Apple blocks Steam Apps

Apple has blocked the plans of the biggest distributor of PC-based video games to extend its reach into iPhones because, while it would give users access to a lot of games, Steam did not want to gut its bottom line and give Apple all its profits.

The Tame Apple Press is insisting that Apple's actions is good because it shows the outfit" is serious about protecting its ability to take a cut of digital purchases made inside games on its mobile devices."

Steam, the dominant online store for downloaded games played on Windows PCs, had planned to release a free mobile phone app called Steam Link so that gamers could continue playing on their mobile phones while away from their desktop machines.

Valve is understandably hacked off having spent many hours on this project and the approval process. “But we hope Apple will reconsider in the future.”  Apple claimed the Steam App conflicts with app guidelines. Reuters thinks that it might have something to do with in-app purchases or micro-transactions, in which gamers can spend small sums of money inside games to buy tokens, extra lives or others so-called digital goods.

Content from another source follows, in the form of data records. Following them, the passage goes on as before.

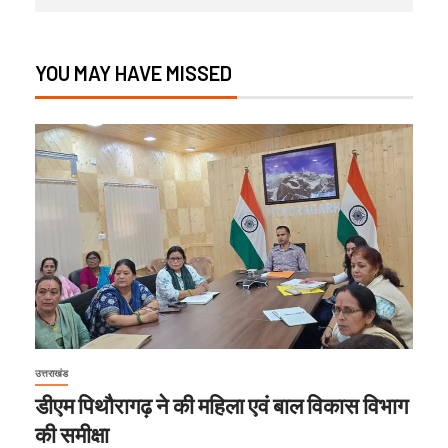
YOU MAY HAVE MISSED
उत्तराखंड
डीएम पिथौरागढ़ ने की महिला एवं बाल विकास विभाग
की समीक्षा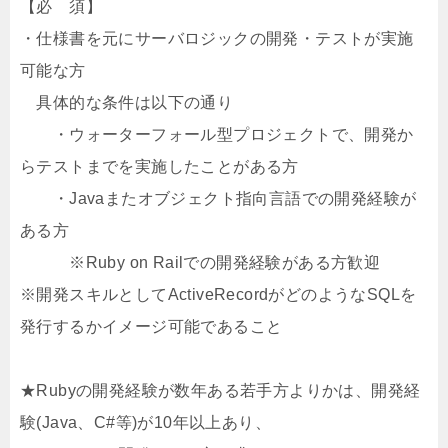
【必 須】
・仕様書を元にサーバロジックの開発・テストが実施
可能な方
具体的な条件は以下の通り
・ウォーターフォール型プロジェクトで、開発か
らテストまでを実施したことがある方
・Javaまたオブジェクト指向言語での開発経験が
ある方
※Ruby on Railでの開発経験がある方歓迎
※開発スキルとしてActiveRecordがどのようなSQLを
発行するかイメージ可能であること
★Rubyの開発経験が数年ある若手方よりかは、開発経
験(Java、C#等)が10年以上あり、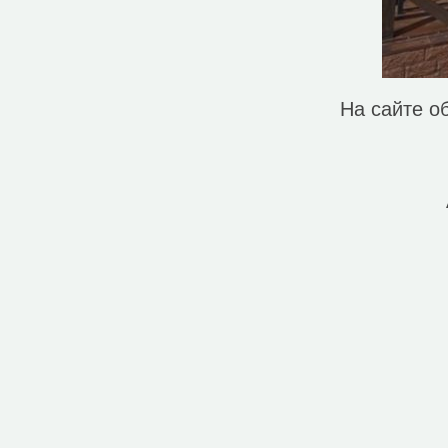
На сайте о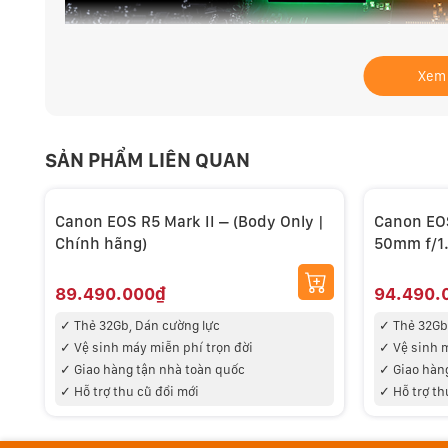
Lấy nét tự động với công nghệ học sâu
Xem
Canon R5 II với tốc độ xử lý được cải thiện mang lại
dòng EOS R, kết hợp các bộ dữ liệu học sâu trong Dual
nhận dạng và theo dõi đối tượng, đồng thời cải thiện
SẢN PHẨM LIÊN QUAN
trong EOS R3.
Canon EOS R5 Mark II – (Body Only |
Canon EOS
Chính hãng)
50mm f/1.
89.490.000₫
94.490.
✓ Thẻ 32Gb, Dán cường lực
✓ Thẻ 32Gb
✓ V
ệ sinh máy miễn phí trọn đời
✓ V
ệ sinh 
✓
Giao hàng tận nhà toàn quốc
✓
Giao hàn
✓ Hỗ trợ thu cũ đổi mới
✓ Hỗ trợ th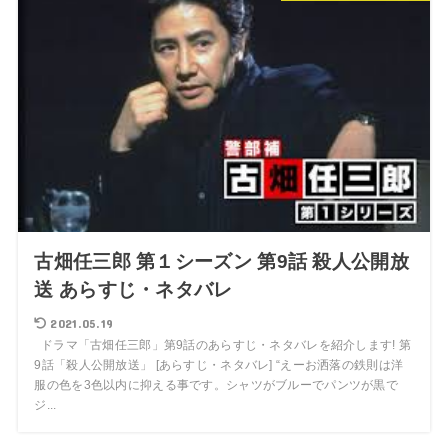
古畑任三郎 第１シーズン 第9話 殺人公開放
送 あらすじ・ネタバレ
2021.05.19
ドラマ「古畑任三郎」第9話のあらすじ・ネタバレを紹介します! 第
9話「殺人公開放送」 [あらすじ・ネタバレ] “えーお洒落の鉄則は洋
服の色を3色以内に抑える事です。シャツがブルーでパンツが黒で
ジ...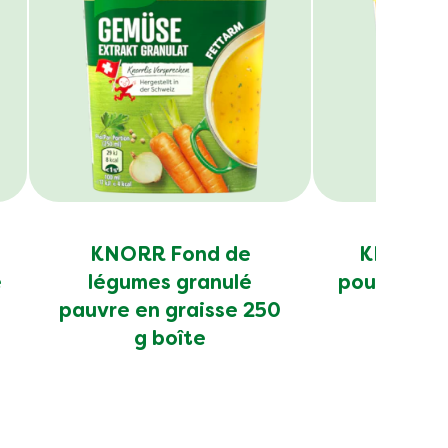
KNORR Fond de
KNORR B
e
légumes granulé
poule pâte
pauvre en graisse 250
g boîte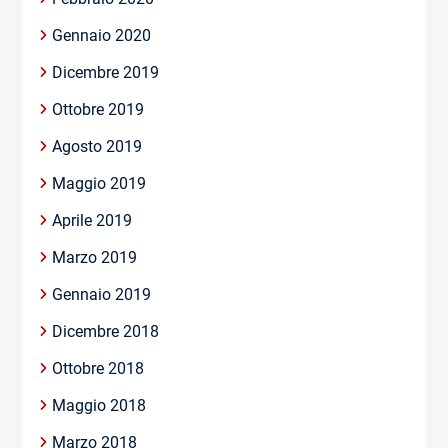
Gennaio 2020
Dicembre 2019
Ottobre 2019
Agosto 2019
Maggio 2019
Aprile 2019
Marzo 2019
Gennaio 2019
Dicembre 2018
Ottobre 2018
Maggio 2018
Marzo 2018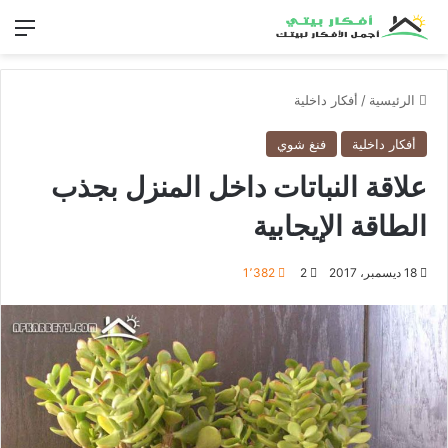
الق
الرئيسية
/
أفكار داخلية
أفكار داخلية
فنغ شوي
علاقة النباتات داخل المنزل بجذب
الطاقة الإيجابية
18 ديسمبر، 2017
2
1٬382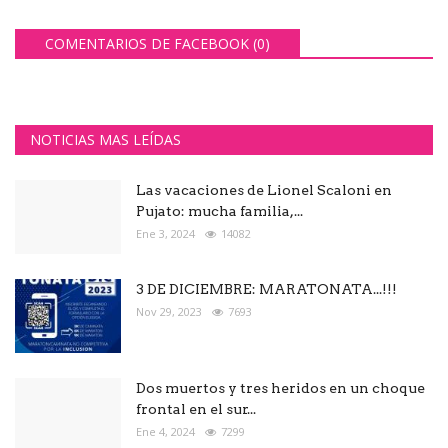
COMENTARIOS DE FACEBOOK (
0
)
NOTICIAS MAS LEÍDAS
Las vacaciones de Lionel Scaloni en
Pujato: mucha familia,...
Ene 3, 2024
14082
3 DE DICIEMBRE: MARATONATA...!!!
Nov 29, 2023
7693
Dos muertos y tres heridos en un choque
frontal en el sur...
Ene 4, 2024
7299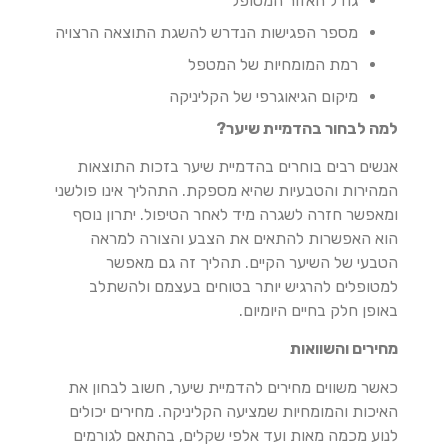
גודל האזור המטופל
מספר הפגישות הנדרש להשגת התוצאה הרצויה
רמת המומחיות של המטפל
מיקום הגיאוגרפי של הקליניקה
למה לבחור בהדמיית שיער?
אנשים רבים בוחרים בהדמיית שיער בזכות התוצאות
המהירות והטבעיות שהיא מספקת. התהליך אינו פולשני
ומאפשר חזרה לשגרה מיד לאחר הטיפול. יתרון נוסף
הוא האפשרות להתאים את הצבע והצורה למראה
הטבעי של השיער הקיים. תהליך זה גם מאפשר
למטופלים להרגיש יותר בטוחים בעצמם ולהשתלב
באופן חלק בחיים היומיום.
מחירים והשוואות
כאשר משווים מחירים להדמיית שיער, חשוב לבחון את
האיכות והמומחיות שמציעה הקליניקה. מחירים יכולים
לנוע מכמה מאות ועד אלפי שקלים, בהתאם לגורמים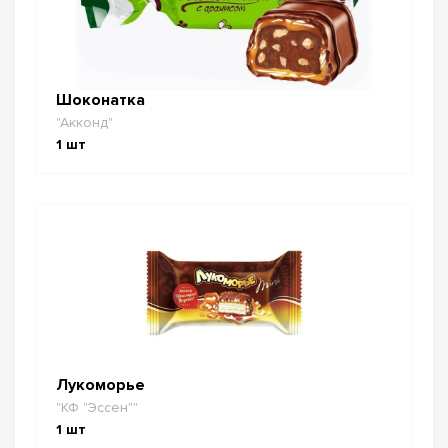
Шоконатка
"Акконд"
1
шт
Лукоморье
"КФ "Эссен""
1
шт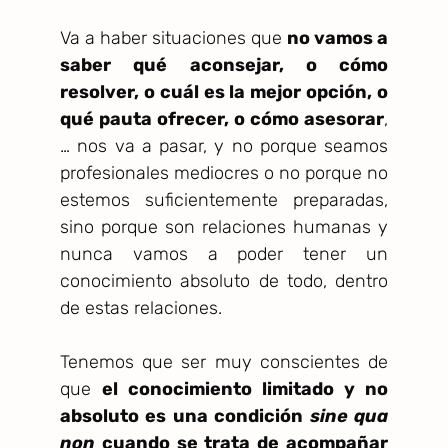
Va a haber situaciones que
no vamos a
saber qué aconsejar, o cómo
resolver, o cuál es la mejor opción, o
qué pauta ofrecer, o cómo asesorar
,
… nos va a pasar, y no porque seamos
profesionales mediocres o no porque no
estemos suficientemente preparadas,
sino porque son relaciones humanas y
nunca vamos a poder tener un
conocimiento absoluto de todo, dentro
de estas relaciones.
Tenemos que ser muy conscientes de
que
el conocimiento limitado y no
absoluto es una condición
sine qua
non
cuando se trata de acompañar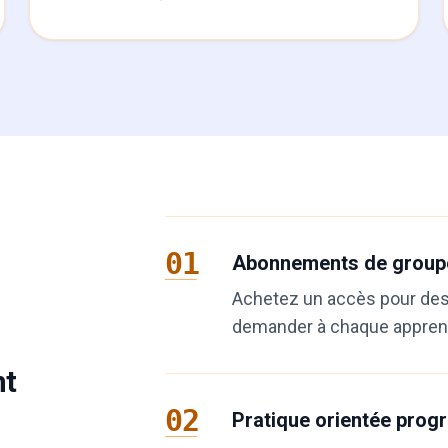
01
Abonnements de group
Achetez un accès pour des 
demander à chaque apprena
nt
02
Pratique orientée prog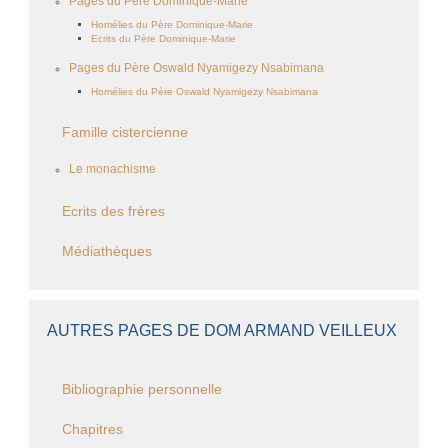
Pages du Père Dominique-Marie
Homélies du Père Dominique-Marie
Ecrits du Père Dominique-Marie
Pages du Père Oswald Nyamigezy Nsabimana
Homélies du Père Oswald Nyamigezy Nsabimana
Famille cistercienne
Le monachisme
Ecrits des frères
Médiathèques
AUTRES PAGES DE DOM ARMAND VEILLEUX
Bibliographie personnelle
Chapitres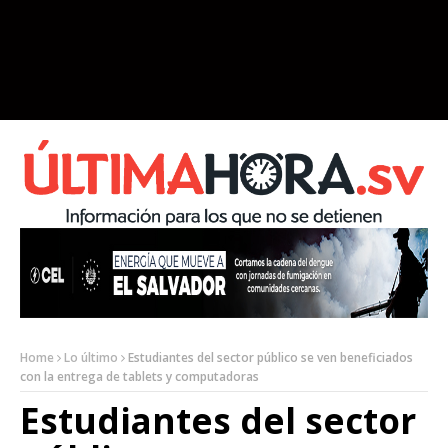
Home
Lo último
Estudiantes del sector público se ven beneficiados
con la entrega de tablets y computadoras
Estudiantes del sector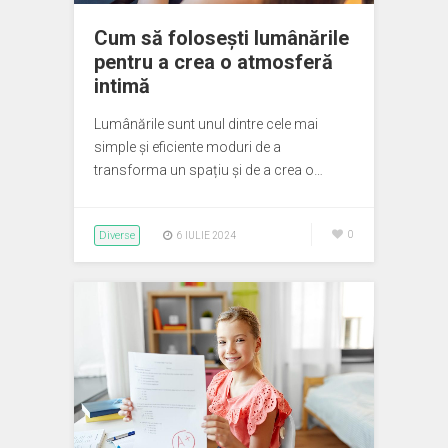
Cum să folosești lumânările
pentru a crea o atmosferă
intimă
Lumânările sunt unul dintre cele mai
simple și eficiente moduri de a
transforma un spațiu și de a crea o…
Diverse
0
6 IULIE 2024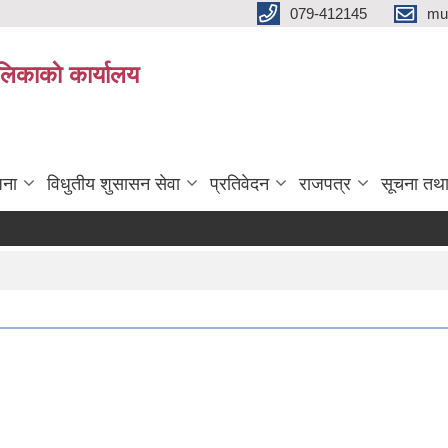
079-412145
mu
िकाकाे कार्यालय
जना
विधुतीय शुसासन सेवा
प्रतिवेदन
राजपत्र
सूचना तथ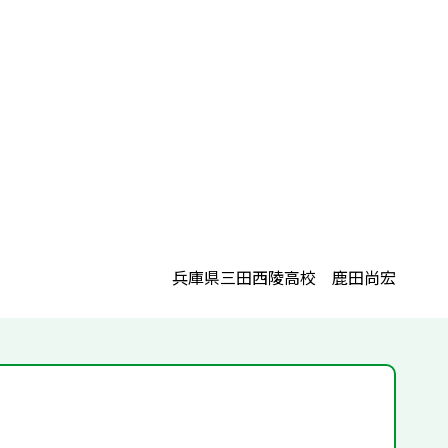
兵庫県三田西陵高校 鹿田尚宏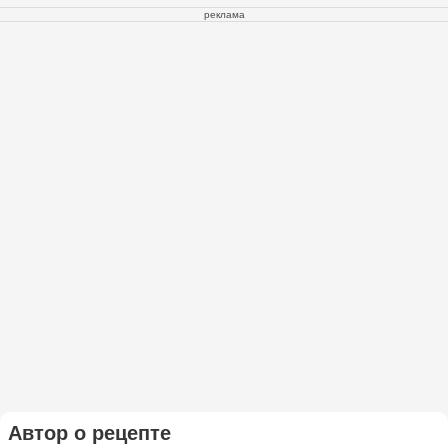
реклама
Автор о рецепте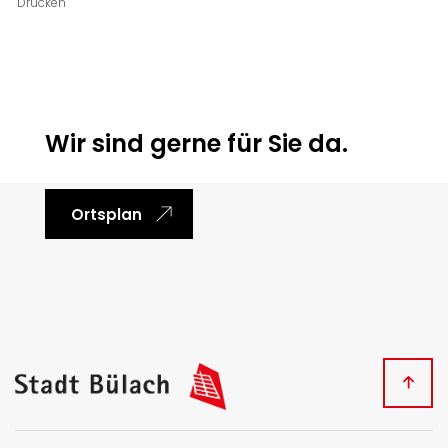
Drucken
Ortsinformationen
Wir sind gerne für Sie da.
Ortsplan
Fussbereich
Kontakt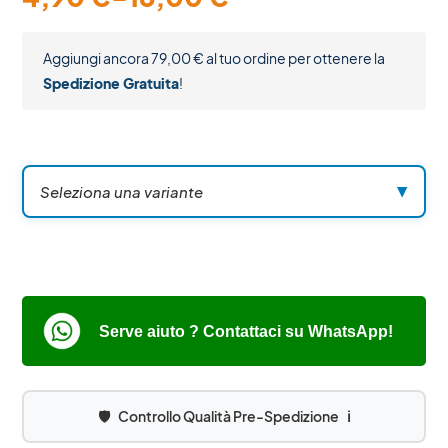
Aggiungi ancora
79,00
€
al tuo ordine per ottenere la
Spedizione Gratuita
!
Seleziona una variante
▼
Serve aiuto ? Contattaci su WhatsApp!
🛡️
Controllo Qualità Pre-Spedizione
ℹ️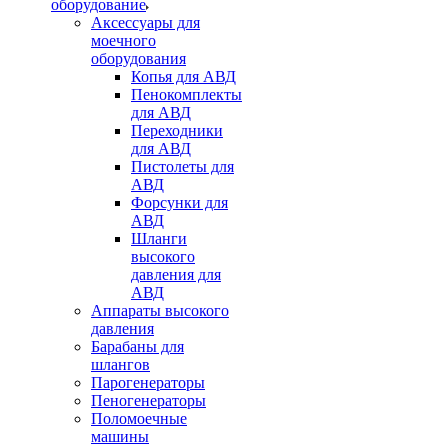
оборудование
Аксессуары для
моечного
оборудования
Копья для АВД
Пенокомплекты
для АВД
Переходники
для АВД
Пистолеты для
АВД
Форсунки для
АВД
Шланги
высокого
давления для
АВД
Аппараты высокого
давления
Барабаны для
шлангов
Парогенераторы
Пеногенераторы
Поломоечные
машины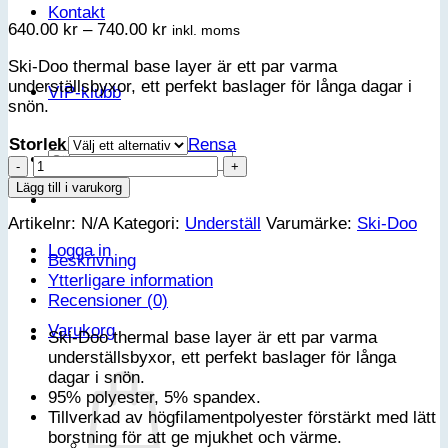
Kontakt
Prisintervall:
640.00
kr
–
740.00
kr
inkl. moms
640.00 kr
Ski-Doo thermal base layer är ett par varma
till
underställsbyxor, ett perfekt baslager för långa dagar i
740.00 kr
VIP-klubb
snön.
Storlek
Rensa
Sök
Ski-
efter:
Doo
Lägg till i varukorg
Thermal
Artikelnr:
N/A
Kategori:
Underställ
Varumärke:
Ski-Doo
base
layer
Logga in
Beskrivning
Underställsbyxa
Ytterligare information
-
Recensioner (0)
Herr
mängd
Varukorg
Ski-Doo thermal base layer är ett par varma
underställsbyxor, ett perfekt baslager för långa
dagar i snön.
95% polyester, 5% spandex.
Tillverkad av högfilamentpolyester förstärkt med lätt
borstning för att ge mjukhet och värme.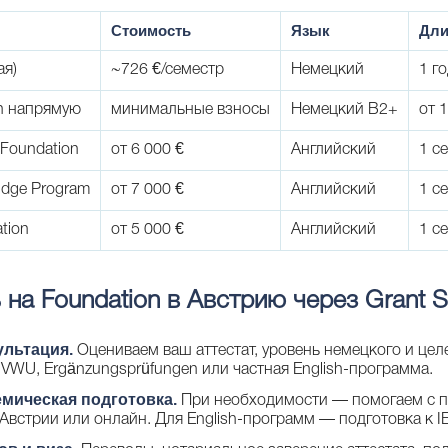
Стоимость
Язык
Дли
ая)
~726 €/семестр
Немецкий
1 го
n напрямую
минимальные взносы
Немецкий B2+
от 
 Foundation
от 6 000 €
Английский
1 с
idge Program
от 7 000 €
Английский
1 с
tion
от 5 000 €
Английский
1 с
 на Foundation в Австрию через Grant S
ультация.
Оцениваем ваш аттестат, уровень немецкого и цел
 VWU, Ergänzungsprüfungen или частная English-программа.
емическая подготовка.
При необходимости — помогаем с п
Австрии или онлайн. Для English-программ — подготовка к I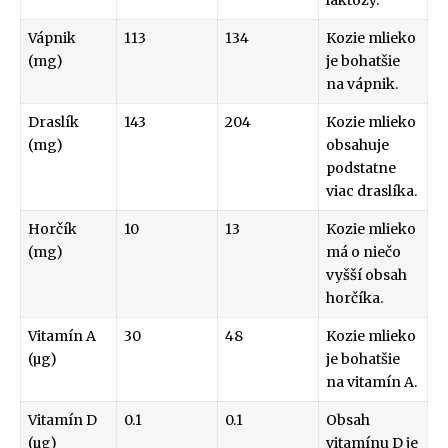
Vápnik
113
134
Kozie mlieko
(mg)
je bohatšie
na vápnik.
Draslík
143
204
Kozie mlieko
(mg)
obsahuje
podstatne
viac draslíka.
Horčík
10
13
Kozie mlieko
(mg)
má o niečo
vyšší obsah
horčíka.
Vitamín A
30
48
Kozie mlieko
(µg)
je bohatšie
na vitamín A.
Vitamín D
0.1
0.1
Obsah
(µg)
vitamínu D je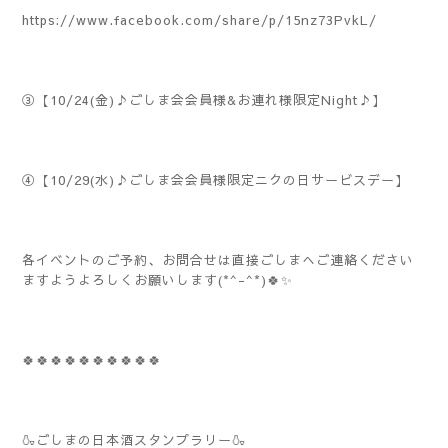
https://www.facebook.com/share/p/15nz73PvkL/
③【10/24(金)♪ごしま会会員様&お連れ様限定Night♪】
④【10/29(水)♪ごしま会会員様限定ニクの日サービスデー】
各イベントのご予約、お問合せは直接ごしまへご連絡ください
ますようよろしくお願いします(*^-^*)🍀✨️
🍀🍀🍀🍀🍀🍀🍀🍀🍀🍀
🍶ごしまの日本酒スタンプラリー🍶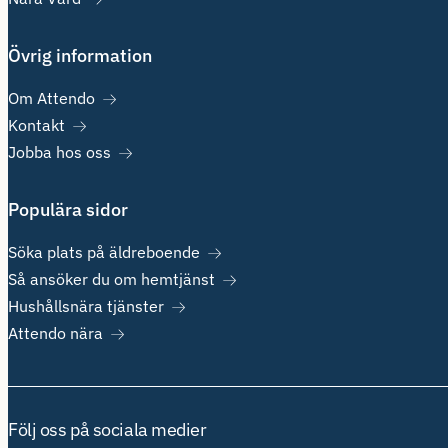
Övrig information
Om Attendo
Kontakt
Jobba hos oss
Populära sidor
Söka plats på äldreboende
Så ansöker du om hemtjänst
Hushållsnära tjänster
Attendo nära
Följ oss på sociala medier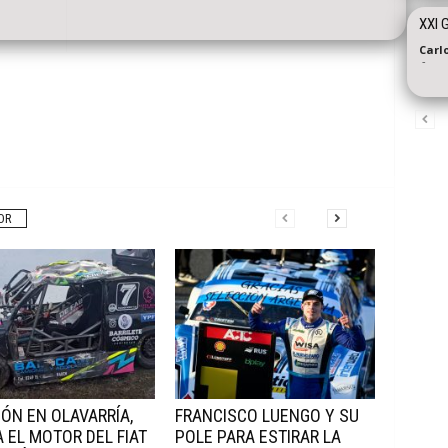
XXI 
Carl
-
OR
ÑÓN EN OLAVARRÍA,
FRANCISCO LUENGO Y SU
 EL MOTOR DEL FIAT
POLE PARA ESTIRAR LA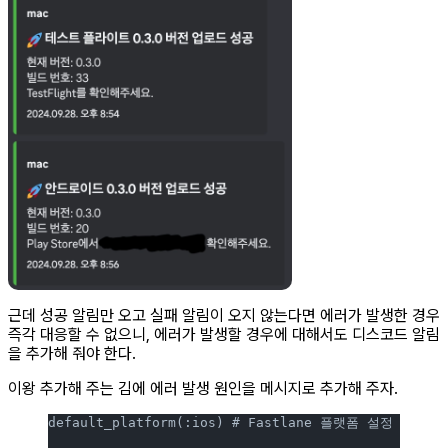
근데 성공 알림만 오고 실패 알림이 오지 않는다면 에러가 발생한 경우
즉각 대응할 수 없으니, 에러가 발생할 경우에 대해서도 디스코드 알림
을 추가해 줘야 한다.
이왕 추가해 주는 김에 에러 발생 원인을 메시지로 추가해 주자.
default_platform(:ios) # Fastlane 플랫폼 설정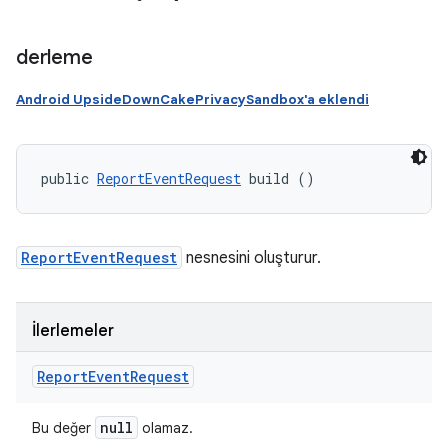
derleme
Android UpsideDownCakePrivacySandbox'a eklendi
public 
ReportEventRequest
 build ()
ReportEventRequest
nesnesini oluşturur.
İlerlemeler
Report
Event
Request
null
Bu değer
olamaz.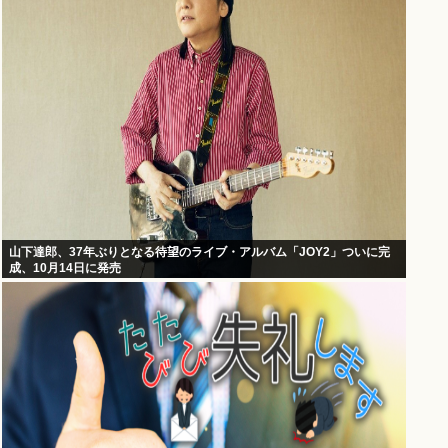
山下達郎、37年ぶりとなる待望のライブ・アルバム「JOY2」ついに完
成、10月14日に発売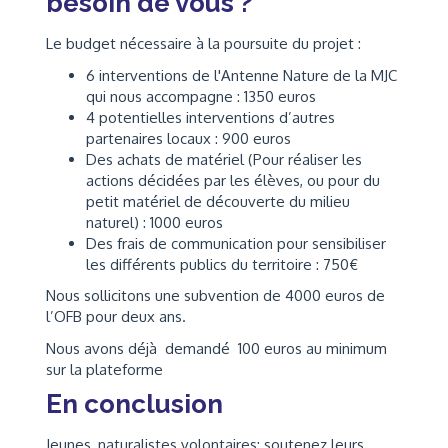
besoin de vous ?
Le budget nécessaire à la poursuite du projet :
6 interventions de l'Antenne Nature de la MJC
qui nous accompagne : 1350 euros
4 potentielles interventions d’autres
partenaires locaux : 900 euros
Des achats de matériel (Pour réaliser les
actions décidées par les élèves, ou pour du
petit matériel de découverte du milieu
naturel) : 1000 euros
Des frais de communication pour sensibiliser
les différents publics du territoire : 750€
Nous sollicitons une subvention de 4000 euros de
l’OFB pour deux ans.
Nous avons déjà demandé 100 euros au minimum
sur la plateforme
En conclusion
Jeunes, naturalistes volontaires: soutenez leurs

Steam and Apple have conflicting business models. Apple takes a 30 percent cut of such purchases made within apps distributed through its App Store. Analysts believe those purchases are among the primary drivers of revenue in Apple’s services business, which includes the App Store, iCloud and Apple Music.

Steam allows people to make cash within purchases within games distributed through its platform and also takes a cut of those purchases. Apple’s App Store guidelines ban such a store-within-a-store unless the purchases flow the Apple’s infrastructure and pay Apple’s cut.

Bob O’Donnell, chief of TECHnalysis Research, said Apple’s move to block steam could hurt it with users between 18 and 24 years old, more than half of whom have iPhones.

“What they’re doing is denying iPhone owners access to the most important gaming ecosystem there is. Given that the younger demographic skews toward iPhones, it seems particularly damaging.”